Chronische Müdigkeit – die Fatigue

Leonardo da Vinci litt grosse Teile seines Lebens an Schlaffheit und Antriebslosigkeit. An schöpferischer und rastloser Motivation schien es ihm nicht zu fehlen. In einem Brief an den Herzog von Mailand schrieb er 1480, er könne mobile Brücken bauen, alle Arten von Kanonen herstellen und auch Skulpturen aus Ton, Bronze sowie Marmor erschaffen. (Quelle).

Allermeist nicht körperlich…

Zu viel Sport, Konflikte, Depression… – in den allermeisten Fällen ist Müdigkeit nicht auf eine körperliche Erkrankung zurückzuführen…

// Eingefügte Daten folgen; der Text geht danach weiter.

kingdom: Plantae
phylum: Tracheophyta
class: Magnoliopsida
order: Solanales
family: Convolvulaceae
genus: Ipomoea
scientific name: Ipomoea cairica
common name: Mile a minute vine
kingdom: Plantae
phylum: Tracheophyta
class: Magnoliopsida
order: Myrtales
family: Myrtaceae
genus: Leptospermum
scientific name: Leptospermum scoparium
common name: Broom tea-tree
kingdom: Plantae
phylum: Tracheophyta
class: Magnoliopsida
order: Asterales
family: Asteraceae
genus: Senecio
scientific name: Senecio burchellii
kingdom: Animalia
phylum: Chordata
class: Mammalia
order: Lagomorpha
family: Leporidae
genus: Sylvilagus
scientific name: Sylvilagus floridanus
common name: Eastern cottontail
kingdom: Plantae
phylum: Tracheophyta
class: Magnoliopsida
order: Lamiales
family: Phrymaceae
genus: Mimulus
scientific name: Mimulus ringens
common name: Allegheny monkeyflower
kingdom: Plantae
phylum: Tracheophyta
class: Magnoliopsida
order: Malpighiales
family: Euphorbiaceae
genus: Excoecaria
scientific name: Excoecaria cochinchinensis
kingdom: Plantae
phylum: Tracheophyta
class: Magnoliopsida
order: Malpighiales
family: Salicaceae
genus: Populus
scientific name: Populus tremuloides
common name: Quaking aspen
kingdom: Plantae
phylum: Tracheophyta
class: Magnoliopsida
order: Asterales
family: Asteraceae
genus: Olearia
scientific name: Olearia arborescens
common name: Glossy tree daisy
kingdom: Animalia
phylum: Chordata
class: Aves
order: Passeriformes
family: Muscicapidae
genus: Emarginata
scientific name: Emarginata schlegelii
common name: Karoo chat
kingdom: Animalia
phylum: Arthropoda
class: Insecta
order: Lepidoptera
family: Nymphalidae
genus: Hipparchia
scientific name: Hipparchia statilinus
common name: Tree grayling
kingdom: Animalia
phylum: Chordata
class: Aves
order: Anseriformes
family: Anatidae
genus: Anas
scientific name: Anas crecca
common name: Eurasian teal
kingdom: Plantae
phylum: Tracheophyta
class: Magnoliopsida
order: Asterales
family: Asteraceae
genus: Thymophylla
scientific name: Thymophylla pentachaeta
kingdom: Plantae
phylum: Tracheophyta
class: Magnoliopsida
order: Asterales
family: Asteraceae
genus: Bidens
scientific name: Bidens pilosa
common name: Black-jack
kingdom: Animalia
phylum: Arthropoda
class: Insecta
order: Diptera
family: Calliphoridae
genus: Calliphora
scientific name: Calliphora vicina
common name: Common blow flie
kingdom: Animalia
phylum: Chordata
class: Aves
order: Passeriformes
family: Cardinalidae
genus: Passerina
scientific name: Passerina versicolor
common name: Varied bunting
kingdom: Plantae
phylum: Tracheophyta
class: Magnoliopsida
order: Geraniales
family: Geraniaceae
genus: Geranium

Zuerst mal der Weltschmerz…

„Müde. Alle sind ständig müde, und die Müdigkeit nimmt immer neue Formen an: Es gibt die »Ukraine-Müdigkeit« (nicht schon wieder Waffenlieferungsdebatten), die »Klimamüdigkeit« (ist doch eh alles zu spät), die »Mitleidsmüdigkeit« (nach den Opfern Putins jetzt auch noch die im Nahen Osten). Die »Demokratiemüdigkeit« hat ohnehin Dauerkonjunktur (weil Aushandeln anstrengender ist als blindlings folgen). Und wer diesen Begriffen nicht in den Medien begegnet, weil er nichts hört, sieht, liest? Der ist nachrichtenmüde. Das Zeitalter der Polykrise ist auch eines der Polymüdigkeit, der Polyerschöpfung.“
(Aufwachen von A. Agarwala und  M. Probst aus DIE ZEIT, 08/2024)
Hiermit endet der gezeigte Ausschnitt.